3. Let's analyze the titration results and use the equation to calculate the requested values:
a. To find the moles of ethanoic acid (CH3COOH) remaining at equilibrium, we first calculate the initial moles of ethanoic acid. Given that there is 0.50 mol of ethanoic acid initially, we subtract the moles of ethanoic acid reacted (which we'll calculate next) to find the moles remaining.
b. To find the moles of ethanoic acid (CH3COOH) reacted, we need to use the stoichiometry of the balanced equation. One mole of ethanoic acid reacts with one mole of ethanol.
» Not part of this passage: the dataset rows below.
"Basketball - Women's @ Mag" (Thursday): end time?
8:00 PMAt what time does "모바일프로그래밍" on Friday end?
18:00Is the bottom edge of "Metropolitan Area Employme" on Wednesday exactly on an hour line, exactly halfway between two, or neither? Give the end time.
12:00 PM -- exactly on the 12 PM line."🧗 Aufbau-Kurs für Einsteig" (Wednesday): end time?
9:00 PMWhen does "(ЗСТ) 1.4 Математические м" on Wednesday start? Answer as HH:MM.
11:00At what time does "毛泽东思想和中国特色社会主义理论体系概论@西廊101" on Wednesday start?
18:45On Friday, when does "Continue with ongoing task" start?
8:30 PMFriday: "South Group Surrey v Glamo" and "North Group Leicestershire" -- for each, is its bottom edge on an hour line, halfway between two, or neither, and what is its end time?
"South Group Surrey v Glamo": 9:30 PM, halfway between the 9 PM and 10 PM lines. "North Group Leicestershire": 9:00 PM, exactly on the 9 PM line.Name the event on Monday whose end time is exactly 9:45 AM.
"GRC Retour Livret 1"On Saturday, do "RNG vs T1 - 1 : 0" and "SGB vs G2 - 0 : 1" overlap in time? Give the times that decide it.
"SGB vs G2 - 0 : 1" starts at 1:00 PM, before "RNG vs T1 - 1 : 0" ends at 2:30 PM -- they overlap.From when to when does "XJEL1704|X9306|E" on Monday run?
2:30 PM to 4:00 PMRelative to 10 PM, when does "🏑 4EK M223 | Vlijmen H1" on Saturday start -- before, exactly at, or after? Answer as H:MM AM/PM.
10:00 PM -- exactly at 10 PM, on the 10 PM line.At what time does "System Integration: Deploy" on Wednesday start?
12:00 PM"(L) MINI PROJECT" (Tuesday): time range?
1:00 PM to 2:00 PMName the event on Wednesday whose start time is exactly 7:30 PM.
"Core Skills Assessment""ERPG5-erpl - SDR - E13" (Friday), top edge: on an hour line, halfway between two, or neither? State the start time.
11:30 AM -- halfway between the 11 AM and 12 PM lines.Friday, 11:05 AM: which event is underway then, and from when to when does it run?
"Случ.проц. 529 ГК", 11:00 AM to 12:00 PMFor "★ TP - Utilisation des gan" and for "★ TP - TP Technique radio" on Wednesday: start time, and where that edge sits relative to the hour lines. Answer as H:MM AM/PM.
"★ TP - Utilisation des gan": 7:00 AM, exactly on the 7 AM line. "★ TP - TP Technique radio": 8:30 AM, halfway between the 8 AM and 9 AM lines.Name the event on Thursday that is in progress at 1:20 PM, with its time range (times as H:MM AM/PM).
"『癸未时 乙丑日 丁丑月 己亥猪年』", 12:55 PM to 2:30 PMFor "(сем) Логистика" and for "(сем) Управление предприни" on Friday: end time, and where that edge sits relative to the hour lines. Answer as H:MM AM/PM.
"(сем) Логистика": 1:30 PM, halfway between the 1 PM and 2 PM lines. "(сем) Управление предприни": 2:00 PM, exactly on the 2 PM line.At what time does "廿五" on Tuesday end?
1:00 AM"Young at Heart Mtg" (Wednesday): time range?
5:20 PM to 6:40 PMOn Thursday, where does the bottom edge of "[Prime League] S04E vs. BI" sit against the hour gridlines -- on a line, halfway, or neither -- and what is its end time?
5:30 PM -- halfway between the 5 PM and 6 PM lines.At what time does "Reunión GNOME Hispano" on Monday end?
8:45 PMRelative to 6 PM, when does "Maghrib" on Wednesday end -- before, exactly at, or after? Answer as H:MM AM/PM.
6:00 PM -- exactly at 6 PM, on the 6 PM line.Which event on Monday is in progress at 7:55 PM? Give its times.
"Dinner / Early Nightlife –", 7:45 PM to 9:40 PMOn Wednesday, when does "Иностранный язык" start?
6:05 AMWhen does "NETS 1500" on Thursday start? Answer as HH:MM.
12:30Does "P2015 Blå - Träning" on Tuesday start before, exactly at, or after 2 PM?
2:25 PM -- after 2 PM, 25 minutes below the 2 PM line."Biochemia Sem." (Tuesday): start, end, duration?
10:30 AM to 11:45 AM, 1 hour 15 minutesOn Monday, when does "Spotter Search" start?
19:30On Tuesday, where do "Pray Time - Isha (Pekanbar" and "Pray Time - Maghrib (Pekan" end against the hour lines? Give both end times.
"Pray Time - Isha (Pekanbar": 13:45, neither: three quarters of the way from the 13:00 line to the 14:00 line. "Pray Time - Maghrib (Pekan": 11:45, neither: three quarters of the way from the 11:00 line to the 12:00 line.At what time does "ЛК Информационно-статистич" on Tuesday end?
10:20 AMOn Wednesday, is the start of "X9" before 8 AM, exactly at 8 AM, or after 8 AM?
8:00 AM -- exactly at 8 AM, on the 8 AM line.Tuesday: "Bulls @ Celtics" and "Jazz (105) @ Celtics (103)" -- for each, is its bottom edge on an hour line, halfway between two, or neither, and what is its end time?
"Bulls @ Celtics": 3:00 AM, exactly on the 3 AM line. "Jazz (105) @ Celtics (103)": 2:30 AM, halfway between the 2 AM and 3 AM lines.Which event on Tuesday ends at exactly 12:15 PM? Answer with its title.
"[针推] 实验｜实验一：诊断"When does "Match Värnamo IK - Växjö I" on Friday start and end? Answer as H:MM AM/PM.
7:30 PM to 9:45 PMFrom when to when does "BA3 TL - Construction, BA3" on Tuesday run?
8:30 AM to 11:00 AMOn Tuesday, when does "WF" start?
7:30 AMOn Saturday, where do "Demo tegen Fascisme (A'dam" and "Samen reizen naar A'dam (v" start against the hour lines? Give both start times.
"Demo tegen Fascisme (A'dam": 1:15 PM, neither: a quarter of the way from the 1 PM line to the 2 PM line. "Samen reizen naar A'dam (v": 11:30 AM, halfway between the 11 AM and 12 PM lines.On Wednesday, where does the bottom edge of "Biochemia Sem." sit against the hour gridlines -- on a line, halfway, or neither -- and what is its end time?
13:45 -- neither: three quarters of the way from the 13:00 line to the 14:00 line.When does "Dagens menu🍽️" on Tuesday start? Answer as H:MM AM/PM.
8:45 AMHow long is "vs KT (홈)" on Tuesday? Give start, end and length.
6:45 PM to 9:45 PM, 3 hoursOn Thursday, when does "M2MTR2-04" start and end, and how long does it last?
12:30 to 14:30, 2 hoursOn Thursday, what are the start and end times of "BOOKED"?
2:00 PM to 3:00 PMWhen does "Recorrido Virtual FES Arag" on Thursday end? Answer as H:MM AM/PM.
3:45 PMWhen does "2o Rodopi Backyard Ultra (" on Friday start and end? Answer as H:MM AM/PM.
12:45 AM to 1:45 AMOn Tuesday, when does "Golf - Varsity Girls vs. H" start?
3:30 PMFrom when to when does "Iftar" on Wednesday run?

As we are given that 80 cm3 (which is equivalent to 0.08 dm3) of 1.00 mol dm3 sodium hydroxide is required, we can use the equation:
1.00 mol dm3 × 0.08 dm3 = 0.08 mol of sodium hydroxide.
Since the reaction is 1:1, the moles of sodium hydroxide also represent the moles of ethanoic acid reacted.
c. The number of moles of ethanol (C2H5OH) remaining at equilibrium is calculated in a similar way to part a. We take the initial moles of ethanol (which is given as 1.00 mol) and subtract the moles of ethanol reacted. Since the reaction is 1:1, the moles of sodium hydroxide used for the reaction also represent the moles of ethanol reacted.
d. To calculate the value for Kc (the equilibrium constant), we need to know the concentrations at equilibrium. However, the concentration of ethanoic acid and ethanol at equilibrium is not given. Therefore, we cannot directly calculate the Kc value without additional information.